Danny Webb was commander of the Hazard KSP post, a two-story office building and communications center on Highway 15 near the Daniel Boone Parkway exit. Webb was well known as the kind of cop who considered himself one of the community rather than above it or against it. A native of Whitesburg, where he had lived all his life, he knew Eastern Kentucky the way cops who walked a beat used to know a neighborhood. And he loved it—the mountains, the changeable weather, the music, the stories, the characters who made his way of life fascinating. He also loved detective work and the mysteries of the criminal mind. Somewhat to his wife’s annoyance, off-duty he was always watching crime stories on TV and renting videotapes of crime movies, especially those based on fact. He estimated that he had seen the film of Truman Capote’s In Cold Blood at least ten times, and he was ready to watch it again.

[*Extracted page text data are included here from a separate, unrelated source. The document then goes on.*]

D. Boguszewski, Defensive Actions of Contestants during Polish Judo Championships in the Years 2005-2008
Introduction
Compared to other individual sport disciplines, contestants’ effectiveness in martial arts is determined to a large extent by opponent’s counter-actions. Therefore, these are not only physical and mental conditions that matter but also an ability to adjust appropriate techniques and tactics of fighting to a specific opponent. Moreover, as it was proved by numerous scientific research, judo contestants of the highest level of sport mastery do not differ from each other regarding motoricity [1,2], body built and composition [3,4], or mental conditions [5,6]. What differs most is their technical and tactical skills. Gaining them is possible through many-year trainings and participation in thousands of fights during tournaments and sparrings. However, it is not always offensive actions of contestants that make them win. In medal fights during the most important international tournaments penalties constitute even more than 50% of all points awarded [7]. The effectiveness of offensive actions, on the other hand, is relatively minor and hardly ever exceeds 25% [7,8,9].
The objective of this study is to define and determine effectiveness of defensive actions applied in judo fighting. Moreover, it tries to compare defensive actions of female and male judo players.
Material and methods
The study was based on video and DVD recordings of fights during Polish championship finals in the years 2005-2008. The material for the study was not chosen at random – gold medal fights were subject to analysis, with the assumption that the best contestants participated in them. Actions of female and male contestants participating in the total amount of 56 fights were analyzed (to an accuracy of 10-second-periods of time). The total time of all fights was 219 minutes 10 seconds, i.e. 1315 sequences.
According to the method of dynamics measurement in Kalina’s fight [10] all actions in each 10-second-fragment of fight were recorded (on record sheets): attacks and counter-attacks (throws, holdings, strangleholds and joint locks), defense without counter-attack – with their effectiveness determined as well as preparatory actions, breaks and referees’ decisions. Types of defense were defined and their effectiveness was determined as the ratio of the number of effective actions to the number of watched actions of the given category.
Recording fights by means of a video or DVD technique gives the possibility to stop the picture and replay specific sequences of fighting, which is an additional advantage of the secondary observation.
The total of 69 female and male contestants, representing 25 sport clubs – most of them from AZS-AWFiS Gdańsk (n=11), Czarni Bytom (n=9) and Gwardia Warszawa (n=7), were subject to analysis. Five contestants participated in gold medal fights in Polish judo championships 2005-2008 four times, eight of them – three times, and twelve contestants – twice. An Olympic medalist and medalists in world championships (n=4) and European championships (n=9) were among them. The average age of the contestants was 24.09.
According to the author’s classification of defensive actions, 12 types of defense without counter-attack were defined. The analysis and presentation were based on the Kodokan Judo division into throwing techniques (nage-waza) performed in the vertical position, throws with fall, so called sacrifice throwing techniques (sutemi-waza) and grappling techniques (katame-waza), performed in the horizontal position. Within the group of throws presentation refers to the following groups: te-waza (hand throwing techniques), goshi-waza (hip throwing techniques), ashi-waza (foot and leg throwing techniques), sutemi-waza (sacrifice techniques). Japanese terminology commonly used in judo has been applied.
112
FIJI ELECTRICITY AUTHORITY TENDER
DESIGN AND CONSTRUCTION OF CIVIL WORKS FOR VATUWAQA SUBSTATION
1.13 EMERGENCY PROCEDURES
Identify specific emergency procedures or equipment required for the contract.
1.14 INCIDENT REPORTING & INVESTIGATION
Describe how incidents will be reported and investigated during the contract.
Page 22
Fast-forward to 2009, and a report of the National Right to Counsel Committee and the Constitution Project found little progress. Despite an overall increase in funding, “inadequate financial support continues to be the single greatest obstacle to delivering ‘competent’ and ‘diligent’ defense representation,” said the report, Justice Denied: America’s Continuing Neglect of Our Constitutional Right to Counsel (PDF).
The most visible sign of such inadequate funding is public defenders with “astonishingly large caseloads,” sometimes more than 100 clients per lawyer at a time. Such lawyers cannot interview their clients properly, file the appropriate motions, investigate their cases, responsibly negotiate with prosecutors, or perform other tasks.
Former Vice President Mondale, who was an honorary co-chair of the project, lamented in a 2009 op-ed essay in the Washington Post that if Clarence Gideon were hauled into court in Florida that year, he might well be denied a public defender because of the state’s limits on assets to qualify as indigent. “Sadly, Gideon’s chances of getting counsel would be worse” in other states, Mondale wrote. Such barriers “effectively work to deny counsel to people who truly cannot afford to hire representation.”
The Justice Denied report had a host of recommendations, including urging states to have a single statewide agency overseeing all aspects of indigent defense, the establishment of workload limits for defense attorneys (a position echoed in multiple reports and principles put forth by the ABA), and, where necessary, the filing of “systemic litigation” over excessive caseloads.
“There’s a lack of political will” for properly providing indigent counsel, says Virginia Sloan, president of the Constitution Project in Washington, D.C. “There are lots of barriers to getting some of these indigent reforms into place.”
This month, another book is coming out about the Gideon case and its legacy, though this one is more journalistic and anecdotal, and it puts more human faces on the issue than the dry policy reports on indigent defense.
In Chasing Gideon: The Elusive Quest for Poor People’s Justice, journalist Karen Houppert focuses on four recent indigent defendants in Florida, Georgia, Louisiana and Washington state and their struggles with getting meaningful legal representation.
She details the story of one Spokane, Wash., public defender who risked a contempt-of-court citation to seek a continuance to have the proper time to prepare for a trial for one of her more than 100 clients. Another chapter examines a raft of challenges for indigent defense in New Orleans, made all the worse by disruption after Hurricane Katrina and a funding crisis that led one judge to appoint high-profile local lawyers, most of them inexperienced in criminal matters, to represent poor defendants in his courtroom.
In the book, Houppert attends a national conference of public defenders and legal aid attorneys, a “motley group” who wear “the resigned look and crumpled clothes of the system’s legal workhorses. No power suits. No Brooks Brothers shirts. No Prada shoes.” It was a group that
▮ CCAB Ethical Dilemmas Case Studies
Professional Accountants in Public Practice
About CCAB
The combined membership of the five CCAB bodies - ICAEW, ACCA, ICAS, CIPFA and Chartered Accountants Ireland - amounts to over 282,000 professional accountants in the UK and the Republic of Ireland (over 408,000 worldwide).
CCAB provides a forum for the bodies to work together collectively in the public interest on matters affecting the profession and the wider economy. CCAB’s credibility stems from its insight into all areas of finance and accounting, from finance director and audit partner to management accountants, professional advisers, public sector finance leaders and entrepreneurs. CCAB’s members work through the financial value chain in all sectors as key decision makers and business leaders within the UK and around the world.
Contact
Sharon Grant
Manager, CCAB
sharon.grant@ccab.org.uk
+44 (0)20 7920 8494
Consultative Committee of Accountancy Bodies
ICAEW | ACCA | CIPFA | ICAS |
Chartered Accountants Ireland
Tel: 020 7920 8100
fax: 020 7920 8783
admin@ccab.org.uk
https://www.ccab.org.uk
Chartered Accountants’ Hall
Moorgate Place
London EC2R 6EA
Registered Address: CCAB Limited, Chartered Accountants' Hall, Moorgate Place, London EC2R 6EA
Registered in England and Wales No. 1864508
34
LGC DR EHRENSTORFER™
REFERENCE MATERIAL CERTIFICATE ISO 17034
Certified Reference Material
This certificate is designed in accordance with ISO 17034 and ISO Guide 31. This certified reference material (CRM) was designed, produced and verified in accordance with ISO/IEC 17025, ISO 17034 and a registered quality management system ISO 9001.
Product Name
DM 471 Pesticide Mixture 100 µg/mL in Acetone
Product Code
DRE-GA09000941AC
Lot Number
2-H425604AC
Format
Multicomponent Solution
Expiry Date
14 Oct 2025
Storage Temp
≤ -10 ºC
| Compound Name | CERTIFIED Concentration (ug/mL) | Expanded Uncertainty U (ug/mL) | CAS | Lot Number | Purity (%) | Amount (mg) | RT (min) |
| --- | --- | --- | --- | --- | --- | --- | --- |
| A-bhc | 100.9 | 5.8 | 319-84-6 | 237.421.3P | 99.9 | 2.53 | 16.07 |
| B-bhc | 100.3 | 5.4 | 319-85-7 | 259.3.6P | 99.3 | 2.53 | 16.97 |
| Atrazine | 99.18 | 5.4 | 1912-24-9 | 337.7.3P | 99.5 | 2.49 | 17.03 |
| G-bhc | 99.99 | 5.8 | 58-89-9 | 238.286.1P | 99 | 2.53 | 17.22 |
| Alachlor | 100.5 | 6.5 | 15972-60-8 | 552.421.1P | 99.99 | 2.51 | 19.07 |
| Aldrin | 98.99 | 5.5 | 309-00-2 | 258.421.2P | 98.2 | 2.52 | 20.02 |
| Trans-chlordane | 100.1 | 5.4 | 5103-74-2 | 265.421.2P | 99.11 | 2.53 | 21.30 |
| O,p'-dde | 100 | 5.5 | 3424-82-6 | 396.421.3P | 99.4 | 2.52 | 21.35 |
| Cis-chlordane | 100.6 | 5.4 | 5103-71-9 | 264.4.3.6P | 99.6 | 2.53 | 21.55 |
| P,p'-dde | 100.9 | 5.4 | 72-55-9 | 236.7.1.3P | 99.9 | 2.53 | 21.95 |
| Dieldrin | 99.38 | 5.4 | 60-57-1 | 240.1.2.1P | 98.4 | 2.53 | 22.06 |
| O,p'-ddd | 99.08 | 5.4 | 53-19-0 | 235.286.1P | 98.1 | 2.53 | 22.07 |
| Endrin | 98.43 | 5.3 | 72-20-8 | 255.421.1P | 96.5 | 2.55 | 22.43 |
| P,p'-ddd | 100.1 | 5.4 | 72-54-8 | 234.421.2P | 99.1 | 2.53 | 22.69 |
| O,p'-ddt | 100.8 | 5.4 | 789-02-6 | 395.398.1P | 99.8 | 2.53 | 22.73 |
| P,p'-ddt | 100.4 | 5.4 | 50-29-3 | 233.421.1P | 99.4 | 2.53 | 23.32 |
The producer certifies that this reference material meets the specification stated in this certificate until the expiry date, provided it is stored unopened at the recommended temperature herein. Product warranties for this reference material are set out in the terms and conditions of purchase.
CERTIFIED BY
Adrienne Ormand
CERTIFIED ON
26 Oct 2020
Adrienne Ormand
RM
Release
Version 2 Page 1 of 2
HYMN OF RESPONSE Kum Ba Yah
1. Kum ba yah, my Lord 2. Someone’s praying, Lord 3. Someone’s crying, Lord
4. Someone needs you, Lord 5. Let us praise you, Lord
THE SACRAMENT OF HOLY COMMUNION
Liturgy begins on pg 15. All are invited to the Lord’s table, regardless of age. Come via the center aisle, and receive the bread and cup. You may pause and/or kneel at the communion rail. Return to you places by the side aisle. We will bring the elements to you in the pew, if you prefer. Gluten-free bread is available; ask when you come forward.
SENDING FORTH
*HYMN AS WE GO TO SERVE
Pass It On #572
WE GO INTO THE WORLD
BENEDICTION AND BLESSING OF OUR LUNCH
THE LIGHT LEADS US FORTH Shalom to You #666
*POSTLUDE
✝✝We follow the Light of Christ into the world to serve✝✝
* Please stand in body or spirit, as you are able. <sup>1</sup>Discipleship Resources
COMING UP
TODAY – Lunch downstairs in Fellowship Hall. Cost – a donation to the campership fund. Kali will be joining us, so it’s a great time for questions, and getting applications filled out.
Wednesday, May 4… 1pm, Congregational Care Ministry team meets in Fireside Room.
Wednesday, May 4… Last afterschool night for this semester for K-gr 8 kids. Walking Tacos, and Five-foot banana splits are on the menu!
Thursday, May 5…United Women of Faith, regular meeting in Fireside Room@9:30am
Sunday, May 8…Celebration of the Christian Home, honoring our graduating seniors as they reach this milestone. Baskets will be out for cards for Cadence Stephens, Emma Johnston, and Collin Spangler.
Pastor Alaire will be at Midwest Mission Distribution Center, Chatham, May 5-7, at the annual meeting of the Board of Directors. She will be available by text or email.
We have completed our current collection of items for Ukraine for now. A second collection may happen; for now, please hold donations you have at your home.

Lanky, loose-jointed, with spaniel eyes set in a long, dark-complected face, Danny Webb prided himself on understanding intimately the people he was paid to protect and the outlaws who tried to outsmart him or outgun him. An affable, joking, folksy manner was one of his assets. It was hard not to consider him your friend when he sat down to chew the fat—maybe putting you at your ease by telling the story about the time he and Frank Fleming had gone down to New Orleans to interview a suspect and how this fellow had been with a Bourbon Street stripper and what had happened after that—and he was your friend, as long as you were cooperative. If you tried to clam up, he might throw an arm around you, bring his mouth close to your ear, mention your wife and kids, and remind you about that marijuana stash he knew you had hidden somewhere, or maybe that burglary charge lying dormant that could still be brought, if he chose to revive it. Throughout the region, Danny Webb was a familiar figure, loved by many and respected for his honesty and integrity, and feared by some for his shrewdness and dogged pursuit of facts.